== Work instructions ==
Reproduce every text line of the material below verbatim, leaving out the pictures.

== Dataset entries ==
------------------------------------------------------------

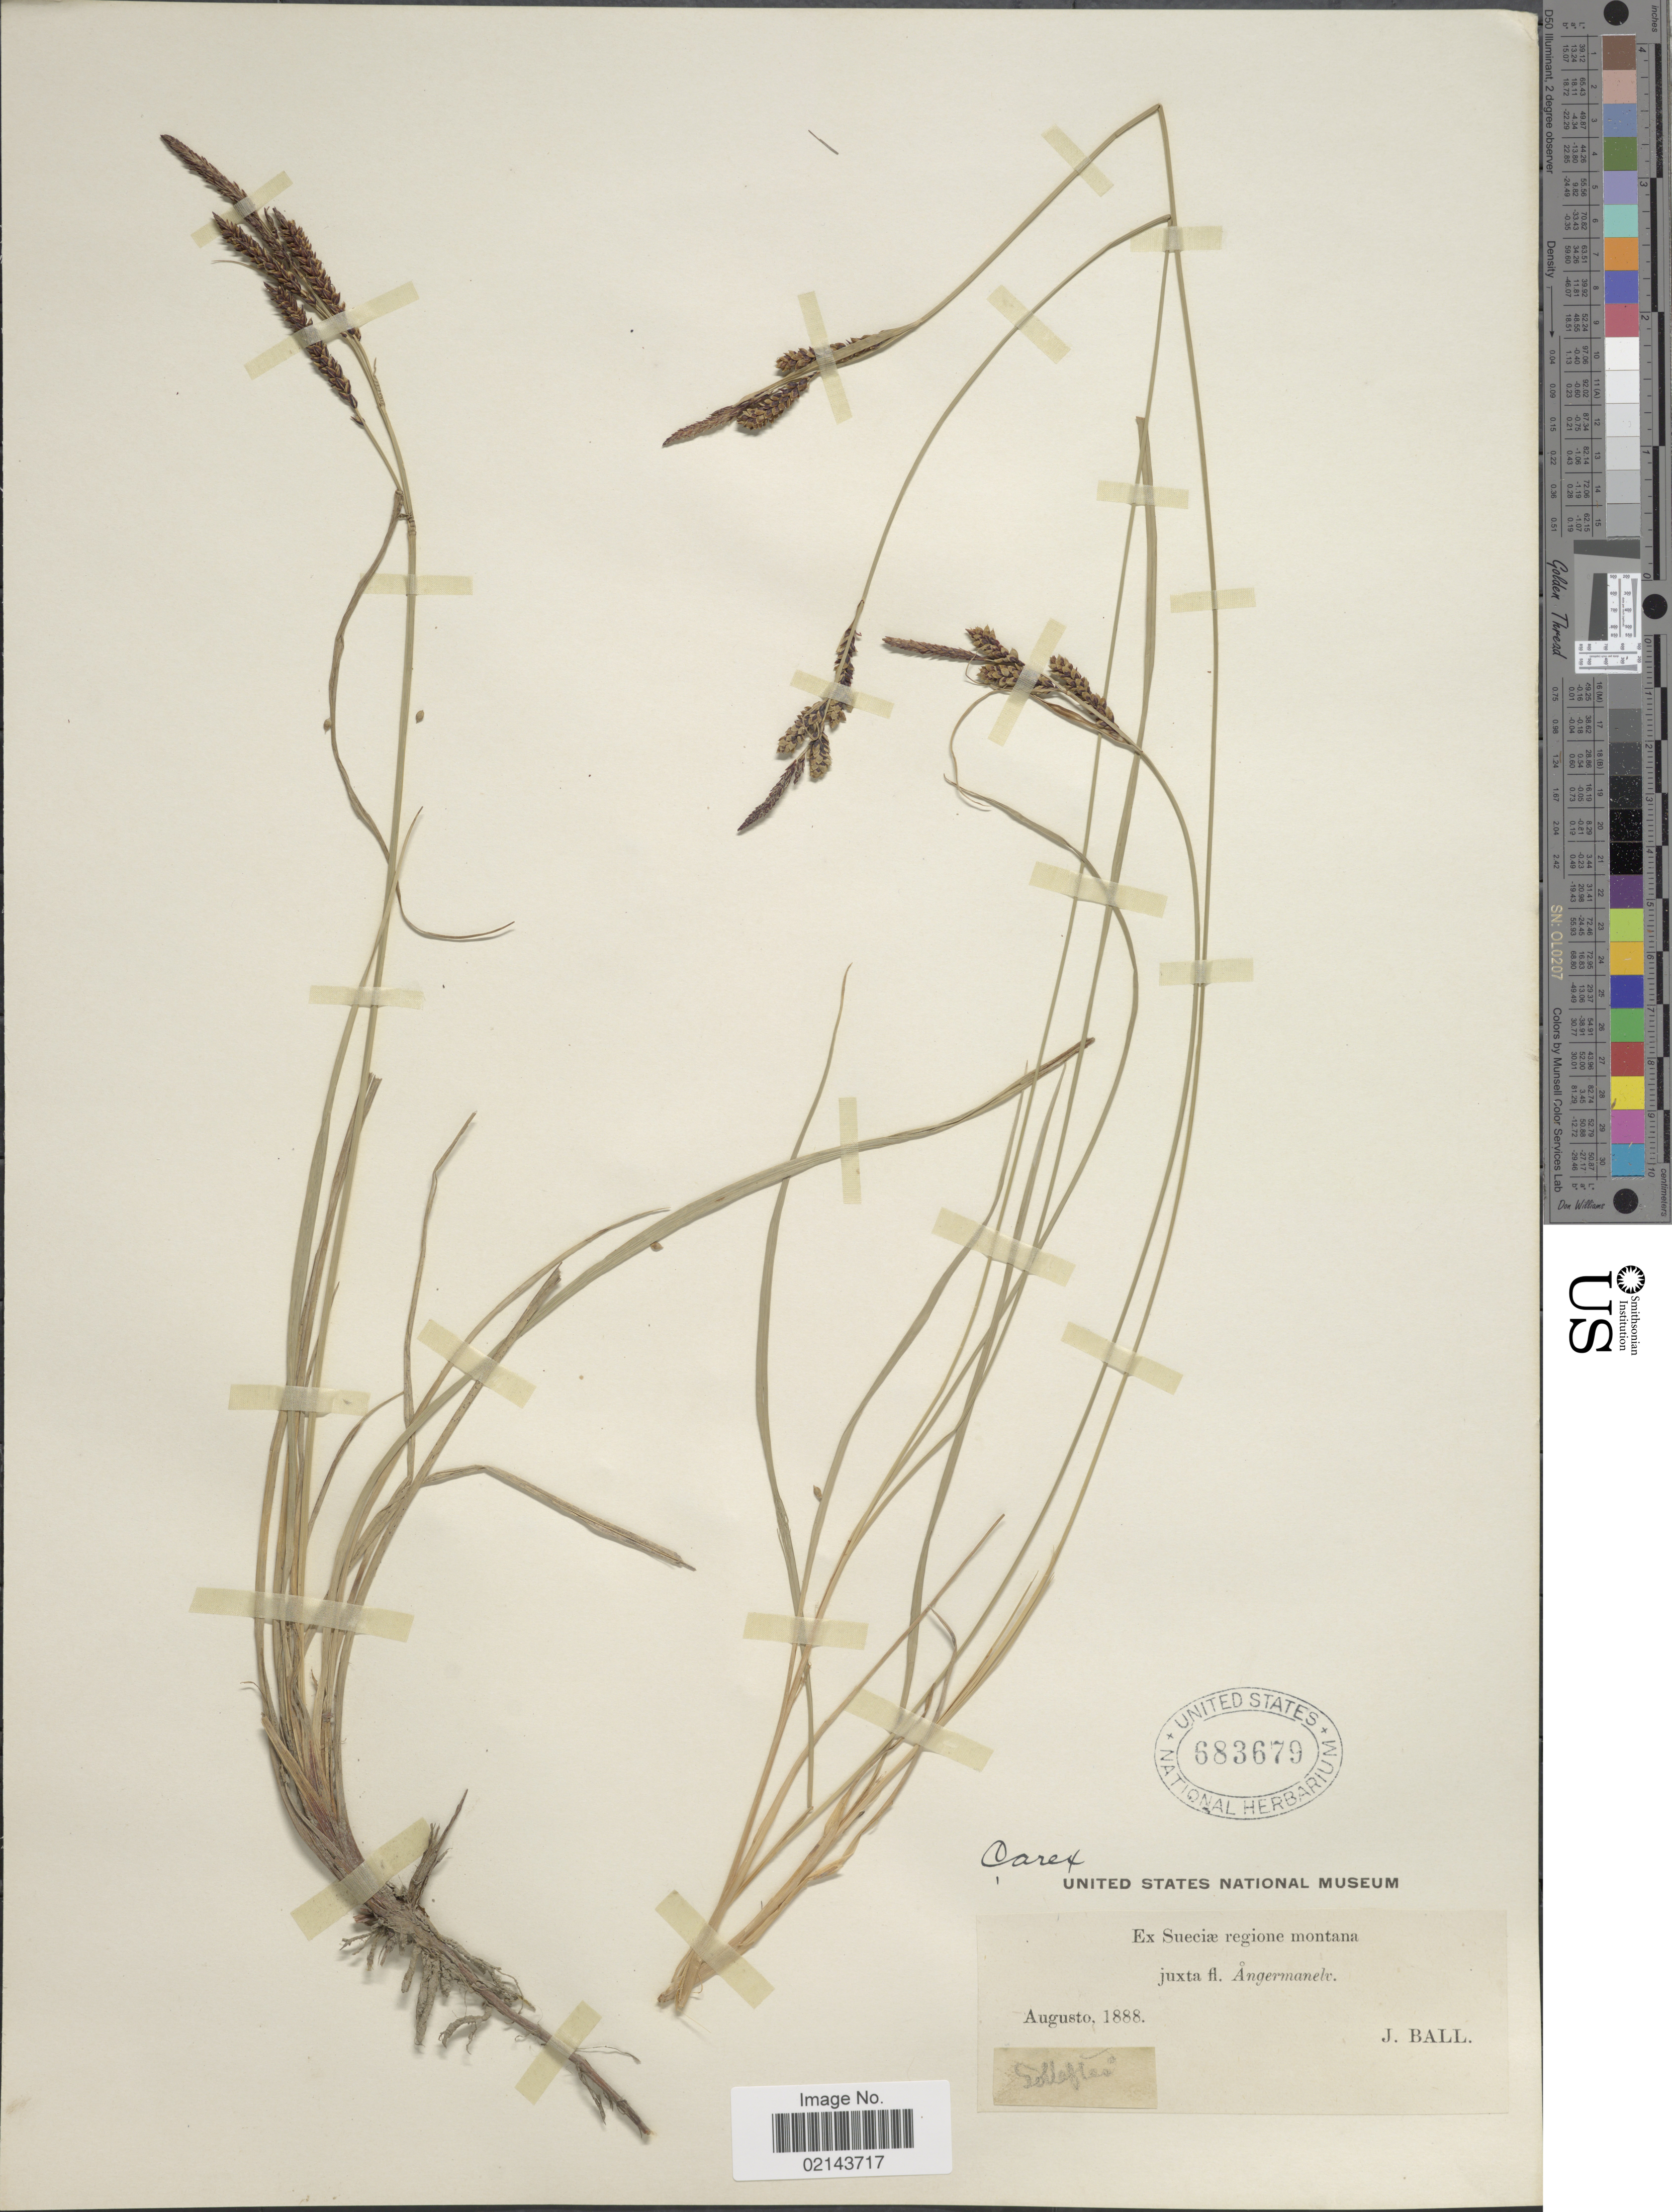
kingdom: Plantae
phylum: Tracheophyta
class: Liliopsida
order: Poales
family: Cyperaceae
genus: Carex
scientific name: Carex sp.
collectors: J. Ball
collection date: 1888-08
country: Sweden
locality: Sueciæ regione montana juxta fl. Angermanelv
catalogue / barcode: US 683679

------------------------------------------------------------

== Reply to the exercise ==
kingdom: Plantae
phylum: Tracheophyta
class: Liliopsida
order: Poales
family: Cyperaceae
genus: Carex
scientific name: Carex sp.
collectors: J. Ball
collection date: 1888-08
country: Sweden
locality: Sueciæ regione montana juxta fl. Angermanelv
catalogue / barcode: US 683679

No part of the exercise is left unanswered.